## TO DO
Look at each line below and count those with the word "nose"; the answer is that number only.

## DATA EXTRACT
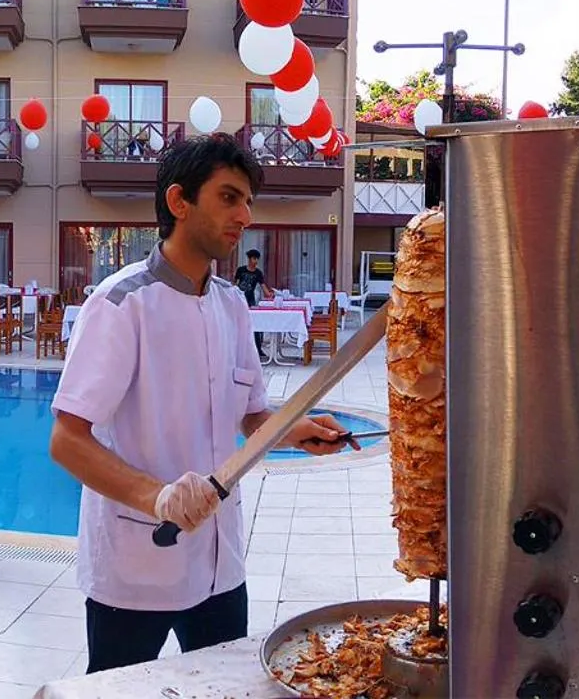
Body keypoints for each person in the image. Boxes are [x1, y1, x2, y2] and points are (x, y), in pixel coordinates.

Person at [49, 135, 356, 674]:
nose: (245, 216)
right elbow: (67, 440)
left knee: (226, 685)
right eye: (229, 197)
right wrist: (158, 497)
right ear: (179, 201)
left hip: (220, 562)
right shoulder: (120, 304)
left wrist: (295, 428)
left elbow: (251, 415)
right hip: (137, 561)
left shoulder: (231, 304)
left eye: (248, 202)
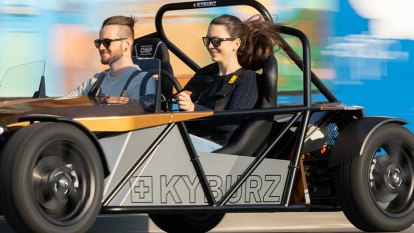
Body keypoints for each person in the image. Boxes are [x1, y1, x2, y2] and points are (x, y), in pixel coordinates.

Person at [175, 14, 282, 152]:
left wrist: (194, 108)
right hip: (196, 141)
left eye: (216, 41)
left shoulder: (247, 79)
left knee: (164, 141)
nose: (210, 46)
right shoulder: (205, 74)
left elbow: (230, 124)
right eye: (207, 40)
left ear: (236, 44)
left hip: (221, 149)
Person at [65, 15, 157, 103]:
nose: (101, 47)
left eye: (107, 42)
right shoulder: (96, 81)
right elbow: (64, 104)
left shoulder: (142, 82)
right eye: (99, 42)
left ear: (126, 44)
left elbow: (141, 113)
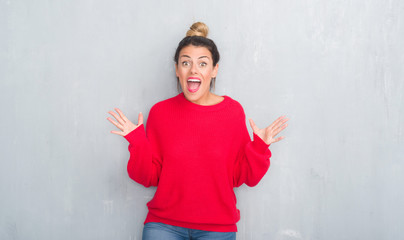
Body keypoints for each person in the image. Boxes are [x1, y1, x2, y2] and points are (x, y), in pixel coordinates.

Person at [107, 22, 288, 240]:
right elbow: (149, 177)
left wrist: (259, 148)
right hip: (164, 225)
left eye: (202, 64)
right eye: (186, 63)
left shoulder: (232, 112)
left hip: (217, 228)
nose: (193, 69)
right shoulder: (160, 112)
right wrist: (137, 143)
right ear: (177, 69)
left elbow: (241, 177)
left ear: (214, 70)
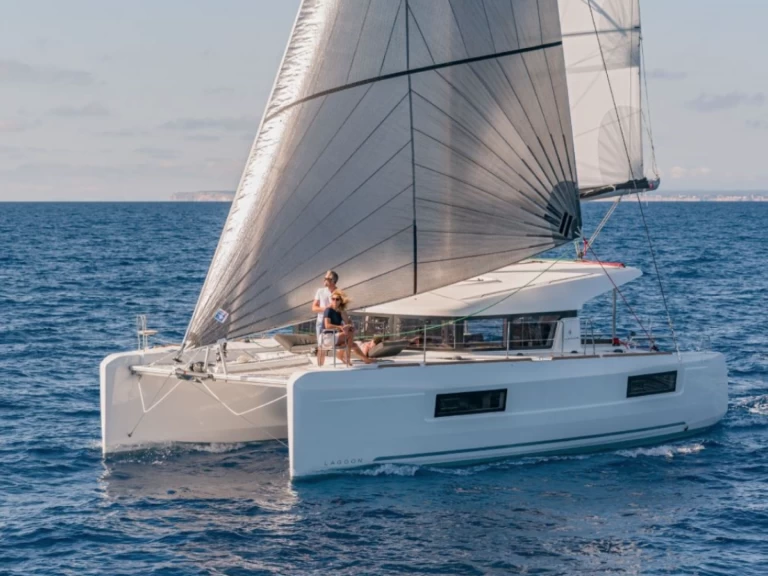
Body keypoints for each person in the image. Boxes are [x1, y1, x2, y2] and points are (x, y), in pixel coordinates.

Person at [322, 290, 374, 366]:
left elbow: (347, 322)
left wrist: (349, 325)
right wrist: (340, 327)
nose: (335, 301)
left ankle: (365, 359)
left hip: (335, 337)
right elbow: (327, 325)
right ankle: (347, 358)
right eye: (333, 299)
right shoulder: (328, 310)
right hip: (327, 337)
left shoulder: (339, 312)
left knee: (354, 345)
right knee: (350, 334)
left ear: (341, 301)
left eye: (337, 299)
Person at [311, 270, 338, 364]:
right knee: (320, 346)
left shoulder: (338, 293)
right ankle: (320, 366)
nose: (324, 280)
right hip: (320, 323)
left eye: (326, 278)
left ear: (333, 281)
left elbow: (341, 309)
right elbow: (314, 308)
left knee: (334, 345)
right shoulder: (320, 291)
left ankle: (343, 360)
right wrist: (327, 308)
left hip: (334, 323)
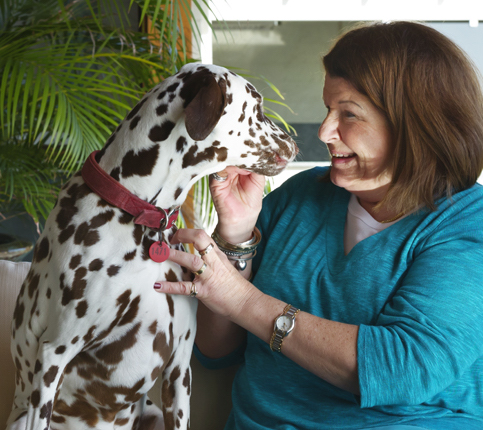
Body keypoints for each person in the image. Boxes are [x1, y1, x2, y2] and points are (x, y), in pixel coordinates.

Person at [153, 21, 483, 430]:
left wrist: (243, 300)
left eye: (348, 113)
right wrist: (236, 235)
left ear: (417, 124)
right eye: (329, 109)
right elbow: (215, 350)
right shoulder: (301, 195)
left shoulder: (468, 225)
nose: (325, 131)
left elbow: (405, 369)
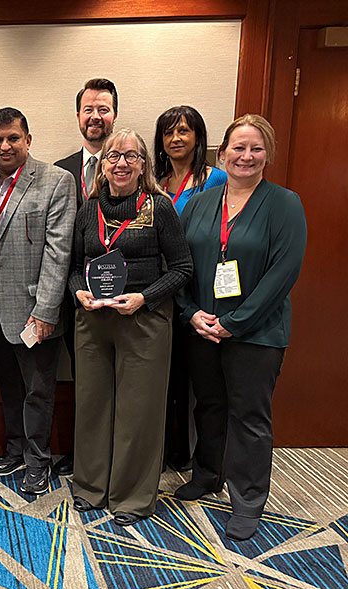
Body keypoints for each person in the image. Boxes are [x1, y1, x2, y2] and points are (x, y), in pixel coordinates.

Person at [174, 114, 306, 541]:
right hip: (202, 327)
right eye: (238, 147)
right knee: (208, 405)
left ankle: (248, 499)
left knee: (249, 415)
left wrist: (234, 323)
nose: (246, 156)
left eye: (256, 148)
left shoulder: (285, 204)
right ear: (222, 152)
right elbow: (181, 267)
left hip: (256, 333)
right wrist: (192, 312)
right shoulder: (199, 203)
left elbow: (282, 273)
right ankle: (208, 474)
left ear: (268, 154)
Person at [68, 128, 192, 526]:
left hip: (144, 320)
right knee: (92, 406)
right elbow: (73, 267)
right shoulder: (89, 209)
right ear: (102, 166)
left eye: (131, 156)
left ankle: (132, 497)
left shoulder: (160, 207)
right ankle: (91, 487)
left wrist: (144, 298)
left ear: (144, 165)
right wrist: (78, 293)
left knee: (139, 411)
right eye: (113, 156)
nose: (121, 163)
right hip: (93, 320)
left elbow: (182, 268)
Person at [0, 108, 75, 493]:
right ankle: (16, 448)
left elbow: (59, 253)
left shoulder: (56, 181)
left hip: (35, 307)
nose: (5, 146)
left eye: (13, 138)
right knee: (8, 381)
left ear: (28, 140)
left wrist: (46, 310)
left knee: (38, 389)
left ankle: (38, 460)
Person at [152, 105, 227, 471]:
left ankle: (201, 461)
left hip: (200, 291)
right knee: (168, 378)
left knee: (202, 383)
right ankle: (171, 450)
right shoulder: (156, 182)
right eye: (168, 133)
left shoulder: (216, 180)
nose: (176, 139)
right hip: (163, 291)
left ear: (198, 136)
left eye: (183, 131)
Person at [53, 77, 119, 477]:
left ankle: (117, 456)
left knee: (122, 381)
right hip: (72, 295)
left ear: (115, 114)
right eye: (88, 109)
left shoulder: (129, 165)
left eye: (103, 109)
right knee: (84, 379)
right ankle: (86, 455)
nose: (95, 117)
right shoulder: (60, 171)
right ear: (78, 115)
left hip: (123, 298)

## EXERCISE OUTPUT
12